INFORMATION SHOWN:
====

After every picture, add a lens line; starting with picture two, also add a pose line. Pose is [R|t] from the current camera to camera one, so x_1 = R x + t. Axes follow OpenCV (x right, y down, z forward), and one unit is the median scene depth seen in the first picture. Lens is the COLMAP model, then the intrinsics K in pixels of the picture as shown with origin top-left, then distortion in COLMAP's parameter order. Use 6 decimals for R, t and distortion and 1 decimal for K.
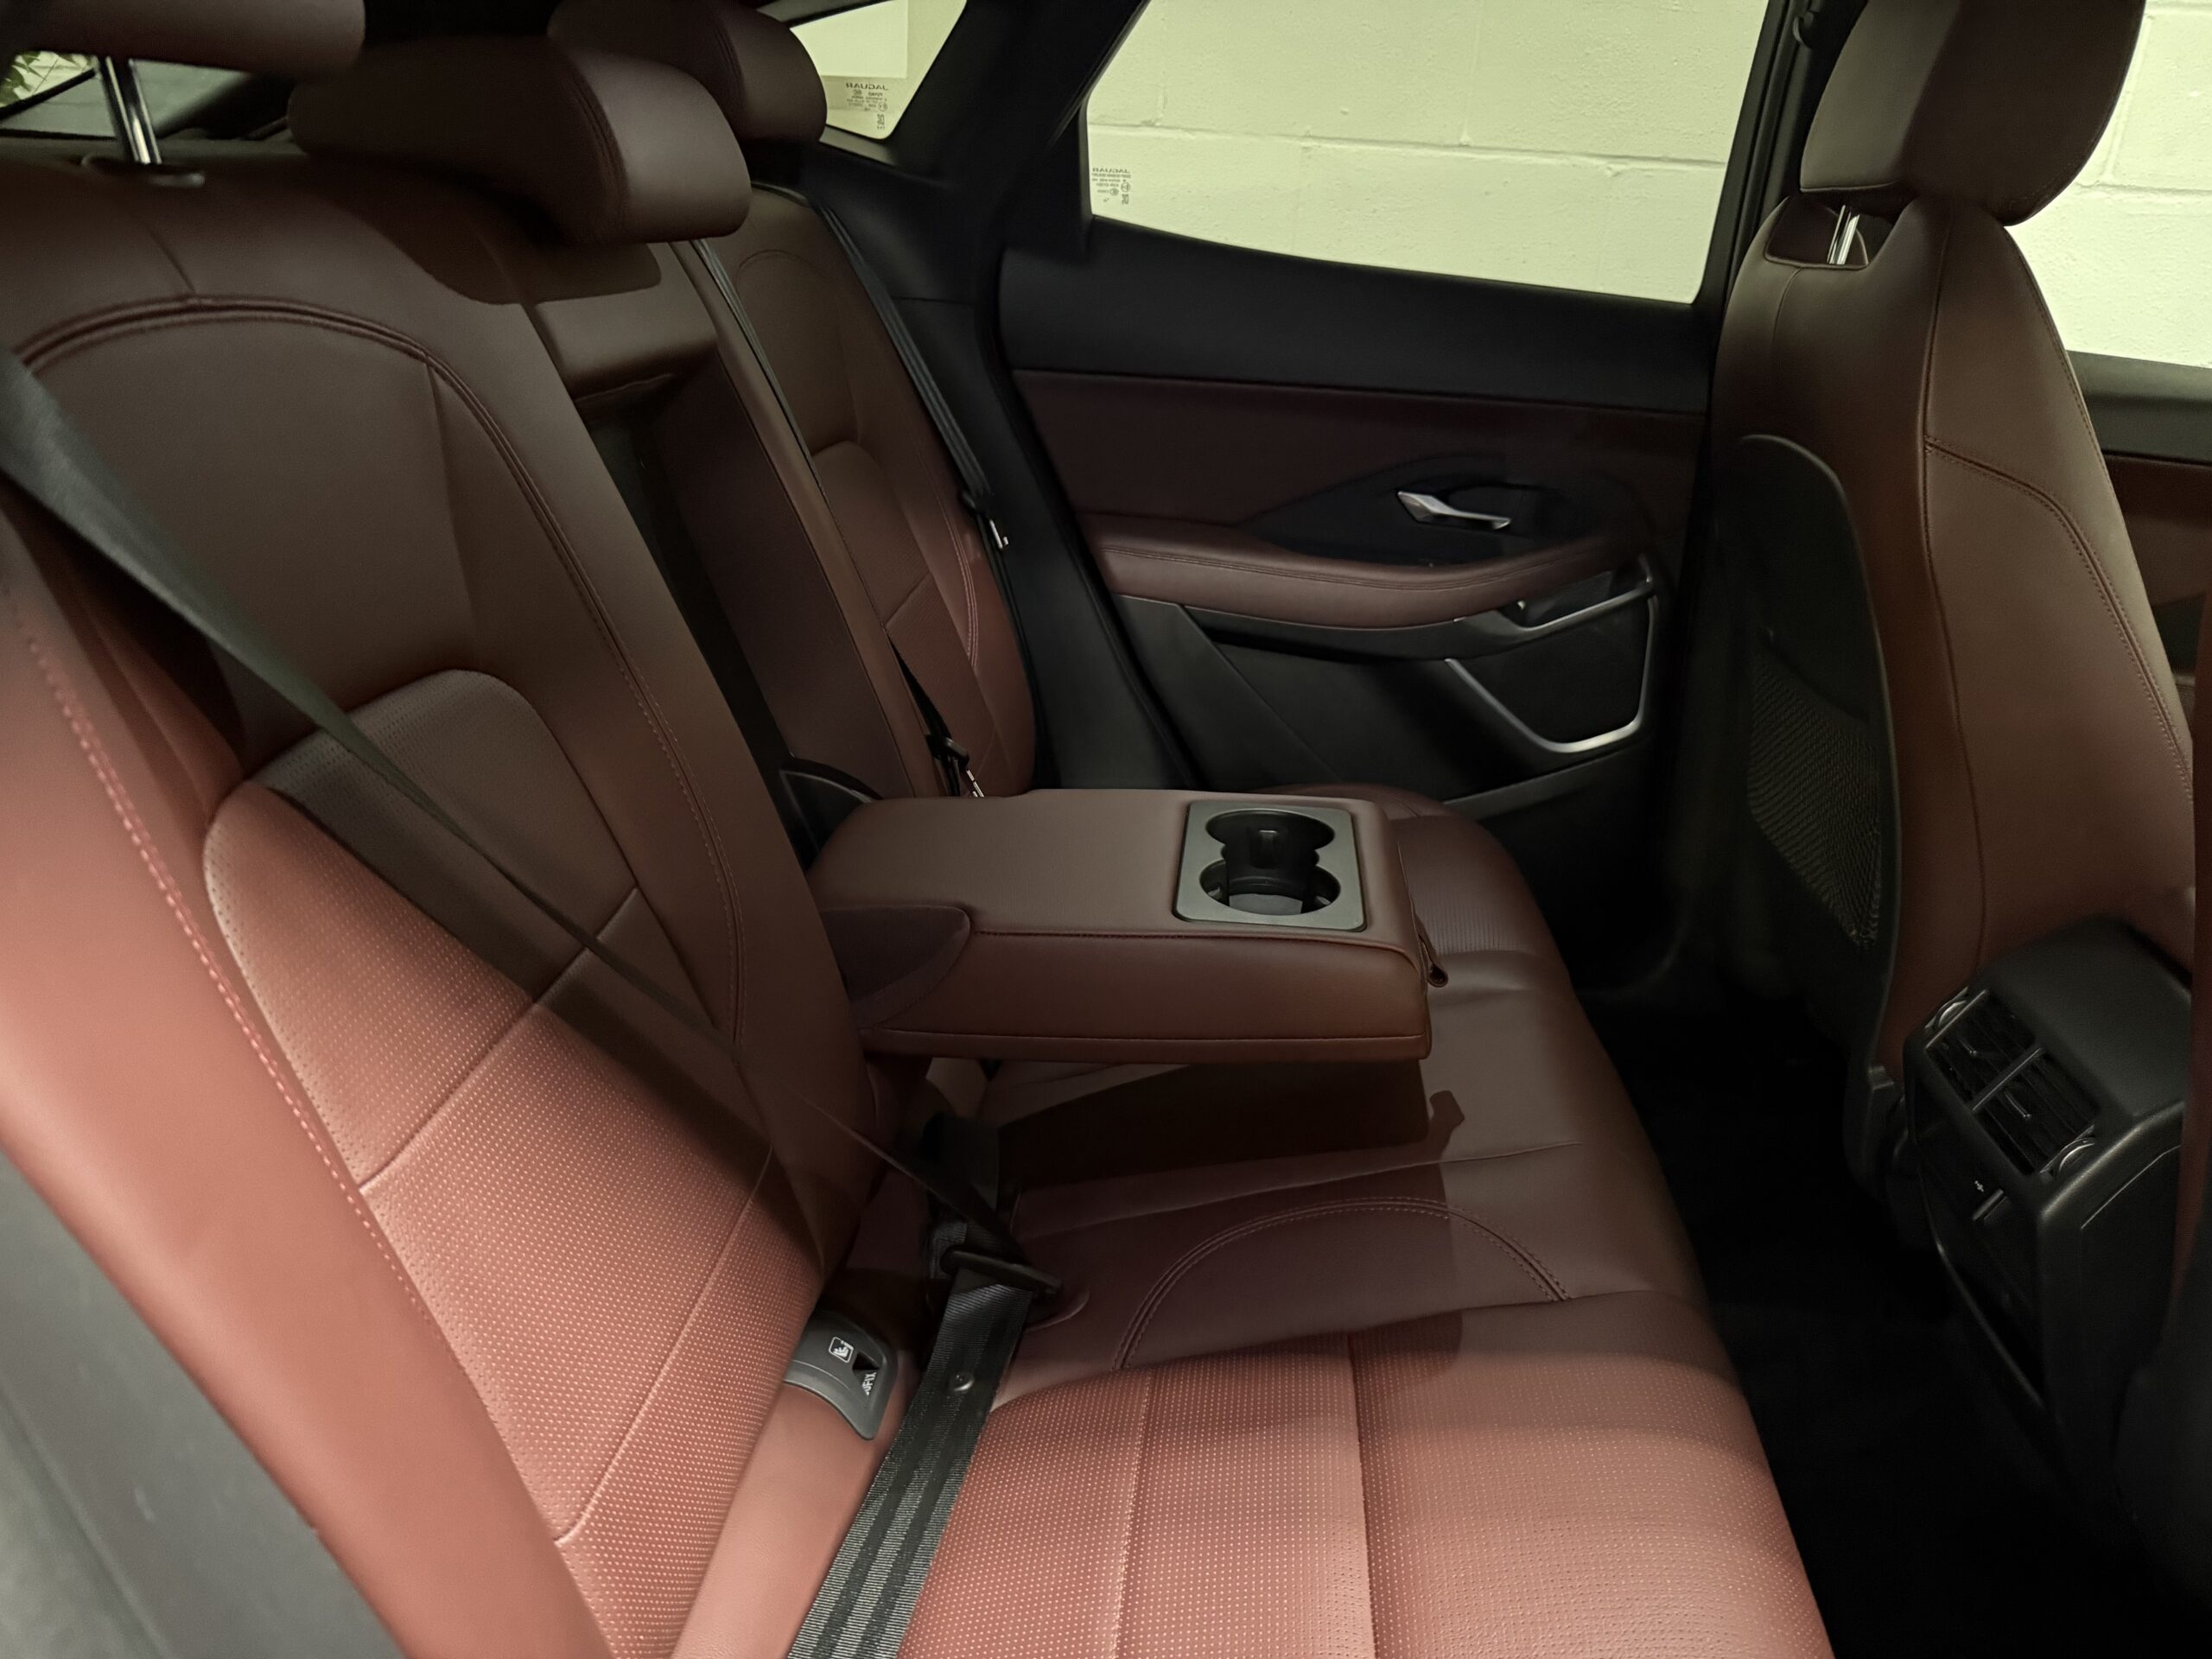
lens RADIAL K [[1582.4, 0, 1103.4], [0, 1582.4, 825.9], [0, 0, 1]] dist [0.011996, -0.032181]
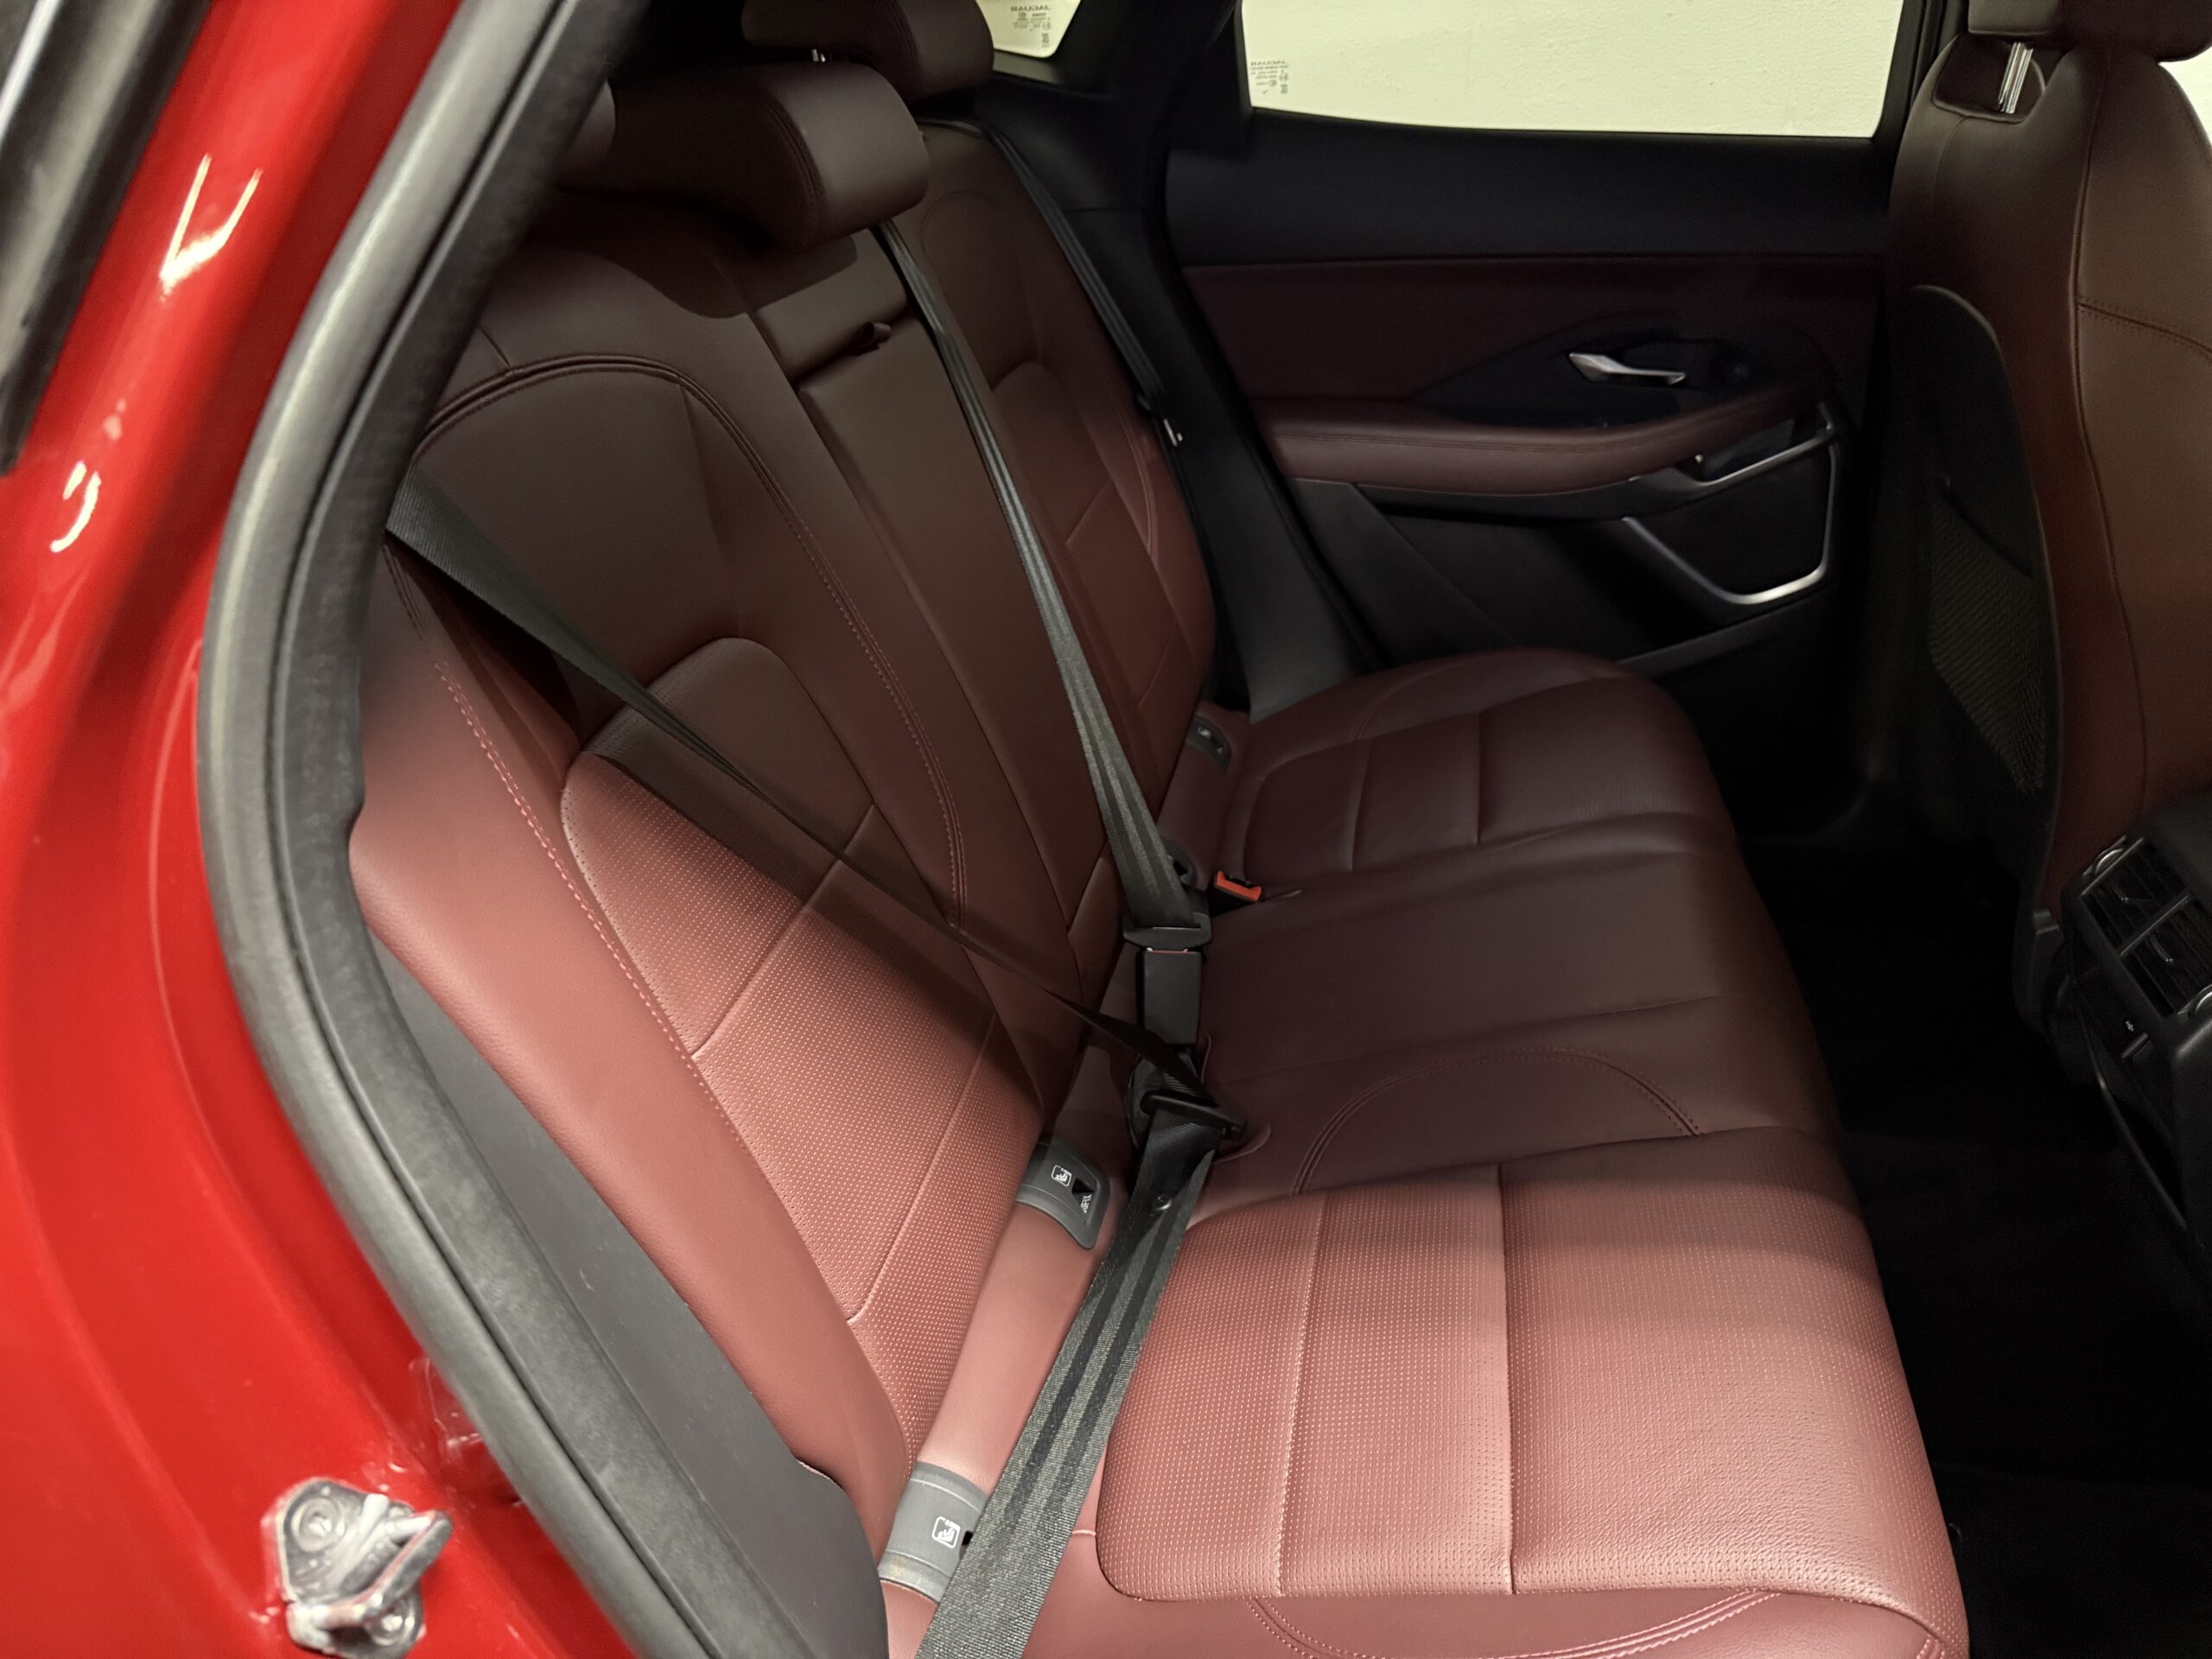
lens RADIAL K [[1558.4, 0, 1052.9], [0, 1558.4, 834.3], [0, 0, 1]] dist [0.051426, -0.106082]
pose [[0.985637, -0.034010, -0.165419, 0.027078], [0.050864, 0.993812, 0.098741, -0.035991], [0.161037, -0.105736, 0.981268, -0.110876]]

====

EXERCISE REQUIREMENTS:
Reproduce every line of the data above verbatim, with the pictures omitted from your answer.

ANSWER BELOW:
After every picture, add a lens line; starting with picture two, also add a pose line. Pose is [R|t] from the current camera to camera one, so x_1 = R x + t. Axes follow OpenCV (x right, y down, z forward), and one unit is the median scene depth seen in the first picture. Lens is the COLMAP model, then the intrinsics K in pixels of the picture as shown with origin top-left, then distortion in COLMAP's parameter order. Use 6 decimals for R, t and distortion and 1 decimal for K.
lens RADIAL K [[1582.4, 0, 1103.4], [0, 1582.4, 825.9], [0, 0, 1]] dist [0.011996, -0.032181]
lens RADIAL K [[1558.4, 0, 1052.9], [0, 1558.4, 834.3], [0, 0, 1]] dist [0.051426, -0.106082]
pose [[0.985637, -0.034010, -0.165419, 0.027078], [0.050864, 0.993812, 0.098741, -0.035991], [0.161037, -0.105736, 0.981268, -0.110876]]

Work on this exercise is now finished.